Effortlessly cooler than Beyoncé, amiably warmer than Gaga, and infinitely more versatile than Madonna herself, Kelis is the crème de la crème of pop stars. Fluently gliding through angry ball-breaking rhythm‘n’bruise, saucy milkshakin’ glitch-pop, to big-beat Euro house, Kelis acts like an upmarket butcher who moonlights as a pâtissier and does a bit of viniculture on the side.
Food is Kelis’ tribute to, well, food. Another unexpected swerve in direction, a nosh-based concept album is something you might expect of Ween or They Might Be Giants or the prestigious Fast Food Rockers. Should we take Kelis’ love of grub with a pinch of salt? For someone who professes to cherish food so much, she hardly resembles Rosemary Shrager, Tom Kerridge or Mr. Wimpy. Perhaps she also loves exercise, moderate portions and self-restraint. Mind you, the Michelin-starred silver fox sexpot Michel Roux Jr certainly loves his food, and he’s as fat as celery. 'Never trust a fat chef,' as the Daily Telegraph warned us in 2005. “I know that I don’t look it, but I can cook,” Kelis sings on her new track ‘Floyd’, which is named, we can only hope, after the late, great Keith. Who would’ve thought that wine-guzzling gastronome would inspire such a seductive, heavenly neo-ballad?
For her latest flavour transformation, Kelis has hired TV On The Radio’s sous-chef Dave Sitek to handle the oven knobs in her audio kitchen. Blessed with a similarly versatile palette as Kelis, Sitek is a man who knows his onions. In the past he’s helped simmer Liars’ cauldron-brewed noise soup They Were Wrong So We Drowned, baked Yeah Yeah Yeah’s It’s Blitz! lemon sponge and even marinated last year’s BE by Beady Eye, a plat du jour so incomprehensibly ahead of its time that it made Heston Blumenthal look like Aunt Bessie and turned DiS’ own Dan Lucas into a raving fruitcake.
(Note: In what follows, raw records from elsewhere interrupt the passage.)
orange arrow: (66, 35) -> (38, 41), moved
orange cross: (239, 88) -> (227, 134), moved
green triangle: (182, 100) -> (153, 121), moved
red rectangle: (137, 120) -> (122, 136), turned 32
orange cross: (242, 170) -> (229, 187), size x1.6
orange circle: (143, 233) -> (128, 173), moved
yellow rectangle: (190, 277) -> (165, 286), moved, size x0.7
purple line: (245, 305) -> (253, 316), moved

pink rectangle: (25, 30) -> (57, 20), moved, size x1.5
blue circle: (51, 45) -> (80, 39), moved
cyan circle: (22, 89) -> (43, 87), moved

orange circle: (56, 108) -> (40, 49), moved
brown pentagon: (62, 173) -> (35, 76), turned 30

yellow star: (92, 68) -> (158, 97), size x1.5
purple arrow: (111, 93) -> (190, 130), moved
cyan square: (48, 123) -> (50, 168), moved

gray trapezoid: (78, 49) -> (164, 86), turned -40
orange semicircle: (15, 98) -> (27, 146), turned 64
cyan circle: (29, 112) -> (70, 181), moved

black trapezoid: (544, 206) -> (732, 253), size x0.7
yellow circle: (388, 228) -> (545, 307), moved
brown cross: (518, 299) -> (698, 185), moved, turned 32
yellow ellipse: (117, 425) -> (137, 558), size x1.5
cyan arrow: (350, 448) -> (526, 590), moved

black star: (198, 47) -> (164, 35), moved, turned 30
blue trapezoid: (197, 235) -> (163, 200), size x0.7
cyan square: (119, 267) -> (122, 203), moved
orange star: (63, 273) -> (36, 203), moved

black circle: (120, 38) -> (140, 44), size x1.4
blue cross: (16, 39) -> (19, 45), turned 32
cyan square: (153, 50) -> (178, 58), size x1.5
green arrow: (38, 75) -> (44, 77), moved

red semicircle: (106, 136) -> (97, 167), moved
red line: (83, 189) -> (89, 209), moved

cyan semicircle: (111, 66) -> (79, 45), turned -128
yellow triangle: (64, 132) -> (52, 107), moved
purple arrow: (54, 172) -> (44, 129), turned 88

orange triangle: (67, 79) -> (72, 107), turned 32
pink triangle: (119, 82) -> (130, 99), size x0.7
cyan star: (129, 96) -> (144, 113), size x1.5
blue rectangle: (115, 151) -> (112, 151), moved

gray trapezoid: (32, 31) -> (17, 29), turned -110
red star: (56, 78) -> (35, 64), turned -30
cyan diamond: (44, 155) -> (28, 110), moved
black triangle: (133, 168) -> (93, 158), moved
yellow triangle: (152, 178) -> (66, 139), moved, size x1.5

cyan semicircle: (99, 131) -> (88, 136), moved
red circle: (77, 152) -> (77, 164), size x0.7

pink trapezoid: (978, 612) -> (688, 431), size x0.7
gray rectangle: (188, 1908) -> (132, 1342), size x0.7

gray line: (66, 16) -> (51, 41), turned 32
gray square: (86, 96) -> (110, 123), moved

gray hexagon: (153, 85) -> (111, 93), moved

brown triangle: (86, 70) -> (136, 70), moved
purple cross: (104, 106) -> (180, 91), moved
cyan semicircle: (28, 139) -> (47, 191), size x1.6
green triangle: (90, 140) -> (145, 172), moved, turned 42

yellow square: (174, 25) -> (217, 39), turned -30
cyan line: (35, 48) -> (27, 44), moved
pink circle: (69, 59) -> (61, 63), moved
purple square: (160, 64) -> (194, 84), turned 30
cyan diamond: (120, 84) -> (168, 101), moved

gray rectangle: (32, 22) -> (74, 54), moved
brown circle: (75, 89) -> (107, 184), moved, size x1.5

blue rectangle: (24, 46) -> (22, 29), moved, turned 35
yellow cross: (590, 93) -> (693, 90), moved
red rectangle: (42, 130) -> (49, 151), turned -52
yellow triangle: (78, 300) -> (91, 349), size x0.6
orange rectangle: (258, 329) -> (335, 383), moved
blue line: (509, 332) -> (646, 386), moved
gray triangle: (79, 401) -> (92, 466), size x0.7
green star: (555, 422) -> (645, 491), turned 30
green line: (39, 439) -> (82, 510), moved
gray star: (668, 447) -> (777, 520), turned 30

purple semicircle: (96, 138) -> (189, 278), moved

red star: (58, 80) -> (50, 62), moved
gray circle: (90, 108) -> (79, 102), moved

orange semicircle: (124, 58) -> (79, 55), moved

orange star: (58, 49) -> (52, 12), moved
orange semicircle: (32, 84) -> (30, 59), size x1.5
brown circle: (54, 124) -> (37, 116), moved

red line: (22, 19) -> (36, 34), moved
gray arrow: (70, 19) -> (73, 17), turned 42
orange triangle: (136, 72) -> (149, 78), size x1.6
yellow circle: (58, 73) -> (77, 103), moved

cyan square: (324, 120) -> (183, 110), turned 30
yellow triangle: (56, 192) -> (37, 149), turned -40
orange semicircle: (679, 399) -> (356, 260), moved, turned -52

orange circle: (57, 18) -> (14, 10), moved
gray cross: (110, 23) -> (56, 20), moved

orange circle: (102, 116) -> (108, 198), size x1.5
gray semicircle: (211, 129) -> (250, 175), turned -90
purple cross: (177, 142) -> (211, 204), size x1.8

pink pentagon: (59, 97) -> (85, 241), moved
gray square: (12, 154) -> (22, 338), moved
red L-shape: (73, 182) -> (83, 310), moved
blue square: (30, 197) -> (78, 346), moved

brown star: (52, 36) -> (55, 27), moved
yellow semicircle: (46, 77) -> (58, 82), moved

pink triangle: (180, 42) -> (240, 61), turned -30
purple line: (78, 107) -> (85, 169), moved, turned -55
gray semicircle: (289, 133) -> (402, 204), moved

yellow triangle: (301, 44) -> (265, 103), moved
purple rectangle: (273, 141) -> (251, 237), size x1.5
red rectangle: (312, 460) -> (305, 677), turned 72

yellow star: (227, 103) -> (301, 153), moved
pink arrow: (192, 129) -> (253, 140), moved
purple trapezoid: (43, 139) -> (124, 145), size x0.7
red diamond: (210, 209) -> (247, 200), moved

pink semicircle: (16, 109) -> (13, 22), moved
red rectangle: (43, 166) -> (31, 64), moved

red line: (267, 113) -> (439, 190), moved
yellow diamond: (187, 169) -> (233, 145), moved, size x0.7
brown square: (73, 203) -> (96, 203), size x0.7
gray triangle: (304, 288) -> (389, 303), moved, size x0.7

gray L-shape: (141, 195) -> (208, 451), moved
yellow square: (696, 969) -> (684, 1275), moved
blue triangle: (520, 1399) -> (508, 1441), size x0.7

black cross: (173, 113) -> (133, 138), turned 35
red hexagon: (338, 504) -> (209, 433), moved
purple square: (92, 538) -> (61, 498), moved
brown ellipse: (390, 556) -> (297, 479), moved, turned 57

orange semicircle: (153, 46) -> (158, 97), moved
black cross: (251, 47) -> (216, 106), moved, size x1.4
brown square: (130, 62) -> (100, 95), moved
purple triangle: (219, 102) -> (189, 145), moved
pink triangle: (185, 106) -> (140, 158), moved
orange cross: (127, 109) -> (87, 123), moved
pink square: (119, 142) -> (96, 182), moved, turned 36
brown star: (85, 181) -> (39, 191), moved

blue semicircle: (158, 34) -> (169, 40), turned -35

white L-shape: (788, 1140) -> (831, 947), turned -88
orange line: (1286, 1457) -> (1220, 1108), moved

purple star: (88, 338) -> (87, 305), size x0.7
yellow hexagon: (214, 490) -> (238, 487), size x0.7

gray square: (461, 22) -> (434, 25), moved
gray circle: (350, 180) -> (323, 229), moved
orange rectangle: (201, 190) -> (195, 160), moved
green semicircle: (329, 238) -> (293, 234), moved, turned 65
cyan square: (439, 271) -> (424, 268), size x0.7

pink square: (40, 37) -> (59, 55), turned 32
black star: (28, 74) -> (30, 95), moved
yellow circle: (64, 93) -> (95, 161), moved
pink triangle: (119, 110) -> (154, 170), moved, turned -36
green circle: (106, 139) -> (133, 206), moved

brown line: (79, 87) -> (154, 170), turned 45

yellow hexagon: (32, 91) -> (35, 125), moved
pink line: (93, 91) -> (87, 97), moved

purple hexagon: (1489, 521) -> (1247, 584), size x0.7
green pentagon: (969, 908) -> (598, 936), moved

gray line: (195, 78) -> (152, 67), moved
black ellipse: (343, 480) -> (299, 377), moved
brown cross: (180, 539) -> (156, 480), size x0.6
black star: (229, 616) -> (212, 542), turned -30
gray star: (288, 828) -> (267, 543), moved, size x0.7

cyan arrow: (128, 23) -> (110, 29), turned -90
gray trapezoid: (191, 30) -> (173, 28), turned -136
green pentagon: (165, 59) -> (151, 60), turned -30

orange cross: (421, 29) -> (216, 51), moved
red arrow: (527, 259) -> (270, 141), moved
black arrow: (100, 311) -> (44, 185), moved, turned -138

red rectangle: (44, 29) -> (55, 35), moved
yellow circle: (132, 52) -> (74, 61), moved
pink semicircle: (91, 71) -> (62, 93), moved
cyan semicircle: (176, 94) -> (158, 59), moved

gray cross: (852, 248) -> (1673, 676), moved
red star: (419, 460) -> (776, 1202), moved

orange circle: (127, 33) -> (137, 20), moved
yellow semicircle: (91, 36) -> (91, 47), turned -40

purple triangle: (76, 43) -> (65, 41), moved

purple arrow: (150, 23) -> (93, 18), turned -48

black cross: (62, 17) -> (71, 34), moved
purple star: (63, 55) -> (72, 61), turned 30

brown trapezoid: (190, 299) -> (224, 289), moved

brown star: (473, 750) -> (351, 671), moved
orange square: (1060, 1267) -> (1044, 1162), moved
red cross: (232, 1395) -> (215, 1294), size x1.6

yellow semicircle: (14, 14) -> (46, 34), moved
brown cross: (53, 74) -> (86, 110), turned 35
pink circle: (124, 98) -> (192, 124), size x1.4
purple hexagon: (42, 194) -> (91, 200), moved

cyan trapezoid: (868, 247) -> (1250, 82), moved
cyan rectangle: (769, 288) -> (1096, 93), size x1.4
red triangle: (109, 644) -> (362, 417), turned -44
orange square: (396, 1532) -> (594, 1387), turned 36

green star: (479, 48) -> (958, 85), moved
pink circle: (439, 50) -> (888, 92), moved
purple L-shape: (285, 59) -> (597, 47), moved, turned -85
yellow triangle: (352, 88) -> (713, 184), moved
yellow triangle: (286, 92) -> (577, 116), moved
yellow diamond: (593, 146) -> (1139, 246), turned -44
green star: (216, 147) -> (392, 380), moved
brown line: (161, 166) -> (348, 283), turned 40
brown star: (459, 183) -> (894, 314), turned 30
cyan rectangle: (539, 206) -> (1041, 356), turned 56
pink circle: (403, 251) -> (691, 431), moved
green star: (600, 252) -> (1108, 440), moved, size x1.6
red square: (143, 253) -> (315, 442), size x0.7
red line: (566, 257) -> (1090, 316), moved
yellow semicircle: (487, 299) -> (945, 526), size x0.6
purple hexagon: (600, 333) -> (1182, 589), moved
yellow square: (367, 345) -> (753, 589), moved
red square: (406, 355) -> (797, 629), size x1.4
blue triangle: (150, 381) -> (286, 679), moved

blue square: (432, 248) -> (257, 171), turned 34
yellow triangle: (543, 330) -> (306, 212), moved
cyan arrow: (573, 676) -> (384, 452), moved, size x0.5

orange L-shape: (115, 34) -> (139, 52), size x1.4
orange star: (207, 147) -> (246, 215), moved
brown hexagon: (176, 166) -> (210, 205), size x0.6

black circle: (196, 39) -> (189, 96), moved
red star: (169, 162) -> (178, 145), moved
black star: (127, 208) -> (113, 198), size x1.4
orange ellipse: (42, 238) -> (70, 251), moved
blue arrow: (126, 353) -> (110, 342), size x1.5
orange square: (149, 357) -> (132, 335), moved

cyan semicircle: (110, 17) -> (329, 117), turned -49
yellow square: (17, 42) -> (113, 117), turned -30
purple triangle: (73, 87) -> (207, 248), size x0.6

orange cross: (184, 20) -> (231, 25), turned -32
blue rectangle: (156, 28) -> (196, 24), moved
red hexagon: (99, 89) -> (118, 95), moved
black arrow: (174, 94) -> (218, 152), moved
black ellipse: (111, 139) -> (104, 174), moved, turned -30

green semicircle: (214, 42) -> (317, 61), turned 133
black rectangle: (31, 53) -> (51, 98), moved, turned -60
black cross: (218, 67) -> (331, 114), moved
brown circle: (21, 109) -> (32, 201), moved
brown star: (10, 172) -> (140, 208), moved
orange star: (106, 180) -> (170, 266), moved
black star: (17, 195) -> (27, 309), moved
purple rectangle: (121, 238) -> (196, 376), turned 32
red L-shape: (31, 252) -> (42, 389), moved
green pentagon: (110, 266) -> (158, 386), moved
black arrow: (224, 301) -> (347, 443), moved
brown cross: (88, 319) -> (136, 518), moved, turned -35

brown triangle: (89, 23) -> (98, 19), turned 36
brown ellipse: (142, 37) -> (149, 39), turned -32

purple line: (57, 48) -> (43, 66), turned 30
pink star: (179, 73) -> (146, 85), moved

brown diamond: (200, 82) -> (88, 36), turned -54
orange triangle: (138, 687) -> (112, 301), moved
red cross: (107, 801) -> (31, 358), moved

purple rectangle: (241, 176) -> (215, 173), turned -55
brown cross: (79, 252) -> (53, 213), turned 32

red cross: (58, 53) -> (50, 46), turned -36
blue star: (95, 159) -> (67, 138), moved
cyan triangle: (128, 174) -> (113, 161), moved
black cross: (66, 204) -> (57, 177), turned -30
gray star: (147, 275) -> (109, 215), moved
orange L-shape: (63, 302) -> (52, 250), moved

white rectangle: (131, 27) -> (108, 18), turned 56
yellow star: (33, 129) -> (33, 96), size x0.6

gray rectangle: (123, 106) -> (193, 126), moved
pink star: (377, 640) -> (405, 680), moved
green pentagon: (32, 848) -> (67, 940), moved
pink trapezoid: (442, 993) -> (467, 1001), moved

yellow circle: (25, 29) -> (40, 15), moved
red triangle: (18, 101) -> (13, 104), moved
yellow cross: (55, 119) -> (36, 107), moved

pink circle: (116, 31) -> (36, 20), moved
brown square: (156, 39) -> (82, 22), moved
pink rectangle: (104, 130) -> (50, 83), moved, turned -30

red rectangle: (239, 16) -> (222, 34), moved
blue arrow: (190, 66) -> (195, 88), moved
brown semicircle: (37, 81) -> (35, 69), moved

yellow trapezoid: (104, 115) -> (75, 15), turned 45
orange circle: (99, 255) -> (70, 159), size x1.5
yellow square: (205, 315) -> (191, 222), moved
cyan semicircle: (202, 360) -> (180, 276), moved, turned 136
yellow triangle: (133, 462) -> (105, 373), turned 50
The bright and bubbly zabaglione alternative to the dark, bitter gateaux of Ghostface Killah’s Twelve Reasons To Die, Food similarly loses the sample-heavy DJ-generated backing tracks in favour of funky live instrumentation, and of course Kelis can master her new menu as easy as apple pie. The singles ‘Jerk Ribs’ and ‘Rumble’ are the hors d'oeuvres that will have already given you a taste of what to expect from the main banquet. With no artificial colours or preservatives, Food’s list of ingredients includes funk, soul, gospel, afrobeat, and many other herbs and seasonings. The outcome is both comfortingly retro and exhilaratingly fresh, a modern twist on a classic dish, the aural equivalent of Natalie Coleman’s 'pimped' roast pork belly and quail scotch egg that triumphed in the 2013 Masterchef final. With its big, bold, summery horns, playful rhythms and organic guitars, this Food is sweet, spicy and slightly nutty. It would make the perfect soundtrack to one of those uninhibited sexy swimwear barbeques that we attend all summer long here in the UK.
Peppered among all the upbeat funk/soul numbers are the beautifully love-stricken acoustic morsel ‘Bless the Telephone’, the saucy heavy-breathing Grace Jones-isms of ‘Hooch’, the full-of-beans percussion-centric ‘Cobbler’ and one track that conjures up Isaac Hayes sharing cocktails with Ennio Morricone in Quentin Tarantino’s beach house.
Of course, Kelis’ voice is still top banana, going from strength to strength, the depth of its scrumptious yearning huskiness grows richer with time, like a deep and smoky jus.
As the foulmouthed kitchen fascist Gordon Ramsay might have put it, Kelis’ Food is 'completely fucking delicious'.